• [TASK PROMPT]: Please write out all of the records below word for word, leaving out the pictures.

• [RECORDS FOR THE EXERCISE]:
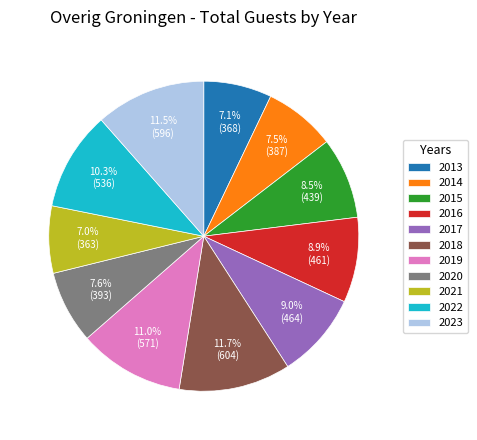

To the nearest percent, what percentage of the pie is 2019?

11%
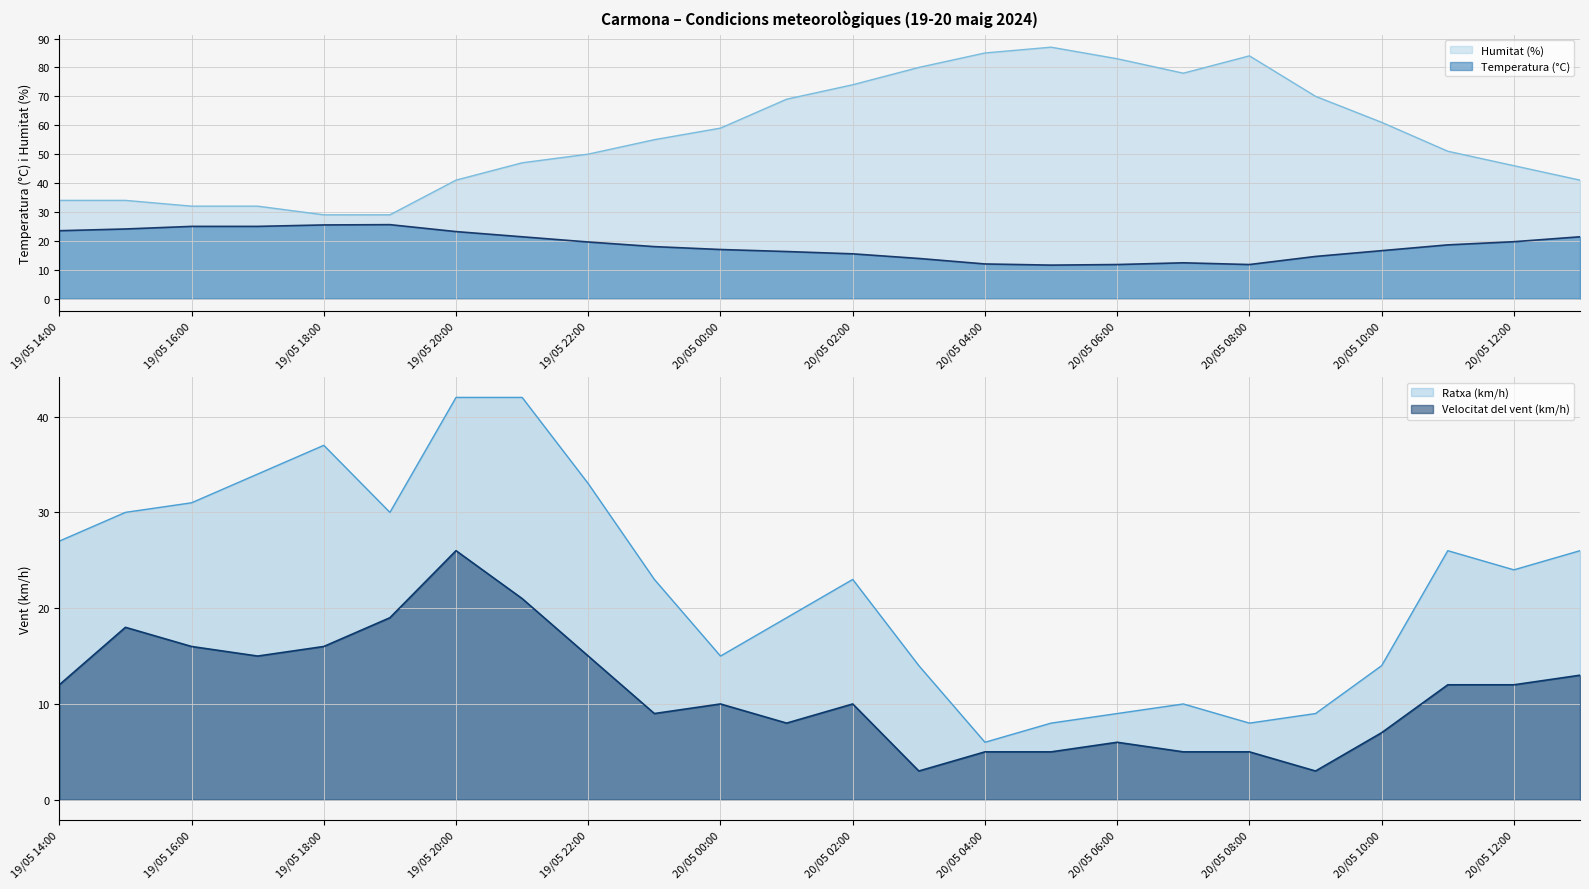

True or false: Temperatura (°C) and Humitat (%) cross at least once.

False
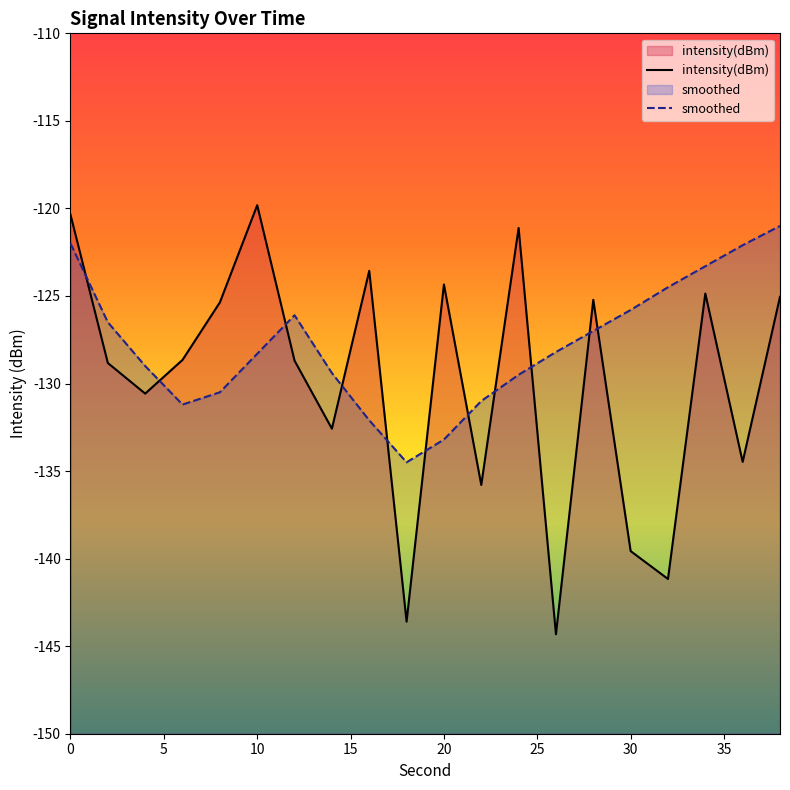

What are all the series names shown in the legend?

intensity(dBm), smoothed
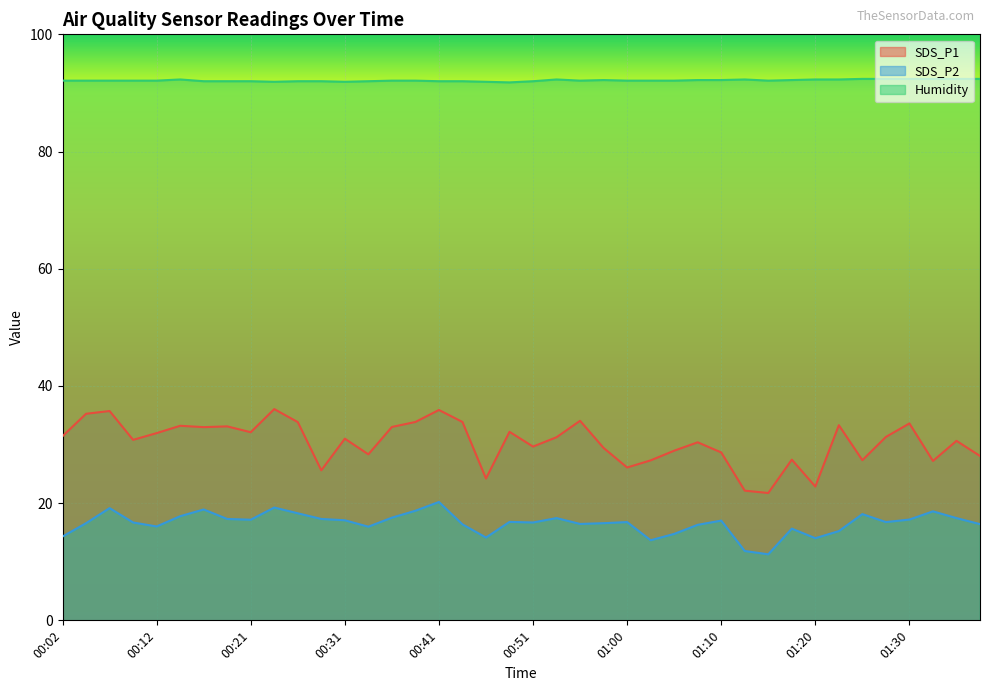

True or false: Humidity and SDS_P2 intersect in this chart.

False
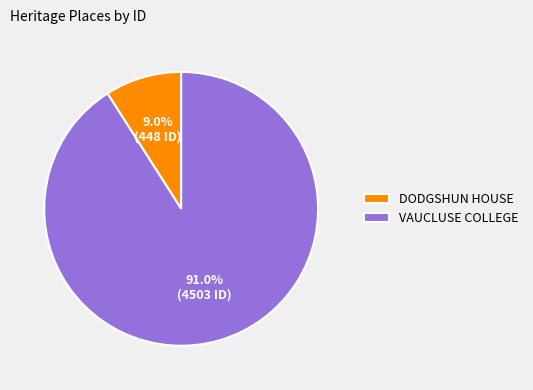

Which slice represents more than half of the pie?

VAUCLUSE COLLEGE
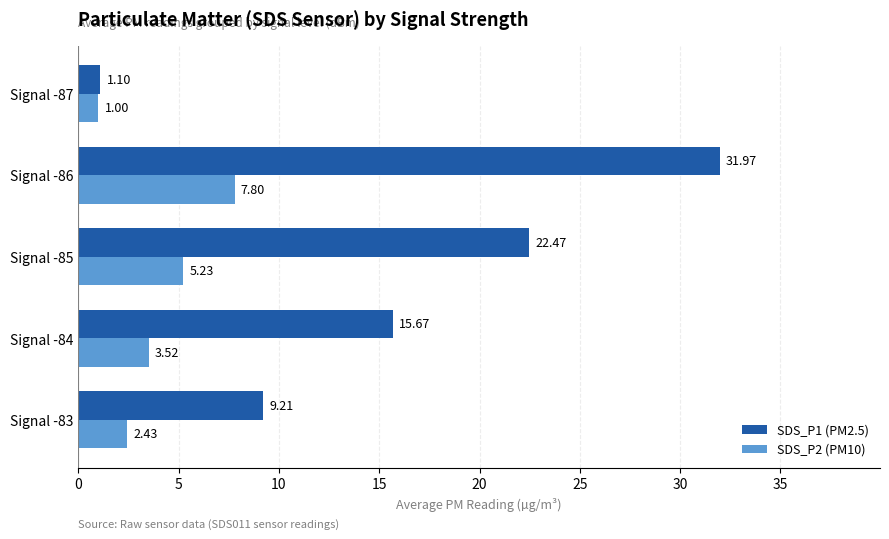

Which series has the largest total across all categories?

SDS_P1 (PM2.5)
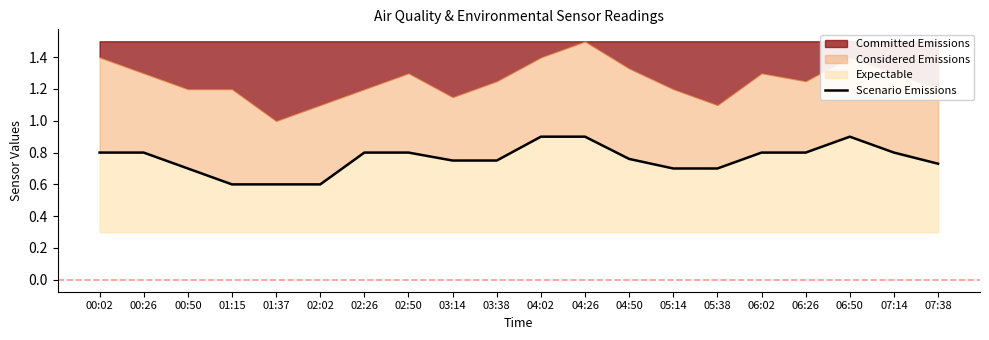

How many points are higher than both their immediate neighbors (excluding endpoints)?

4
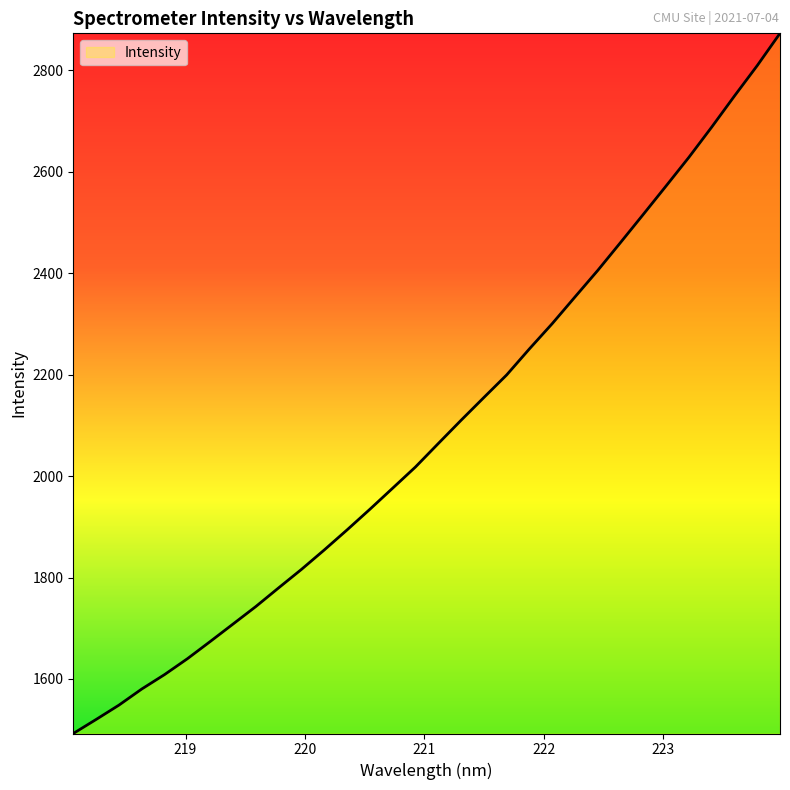

What is the minimum value shown in the chart?

1492.5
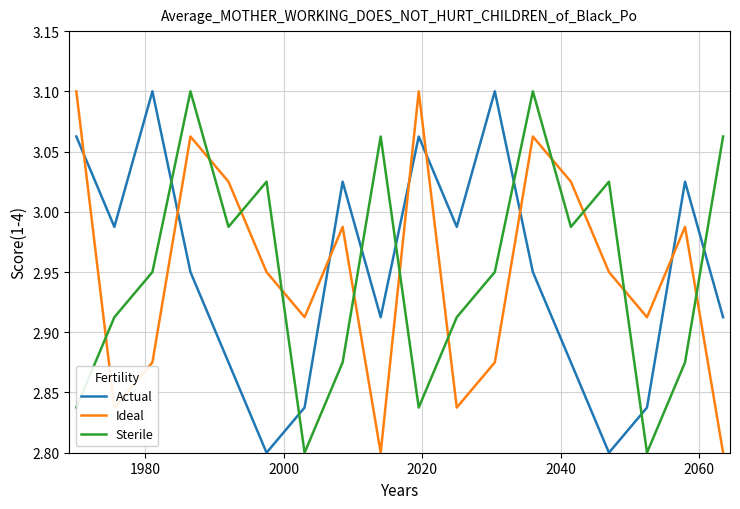

After their last crossing, which series has the higher values: Sterile or Actual?

Sterile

• [OUTPUT OF THE TASK]:
To the nearest percent, what percentage of the pie is 2019?

11%

True or false: Temperatura (°C) and Humitat (%) cross at least once.

False

What are all the series names shown in the legend?

intensity(dBm), smoothed

True or false: Humidity and SDS_P2 intersect in this chart.

False

Which slice represents more than half of the pie?

VAUCLUSE COLLEGE

Which series has the largest total across all categories?

SDS_P1 (PM2.5)

How many points are higher than both their immediate neighbors (excluding endpoints)?

4

What is the minimum value shown in the chart?

1492.5

After their last crossing, which series has the higher values: Sterile or Actual?

Sterile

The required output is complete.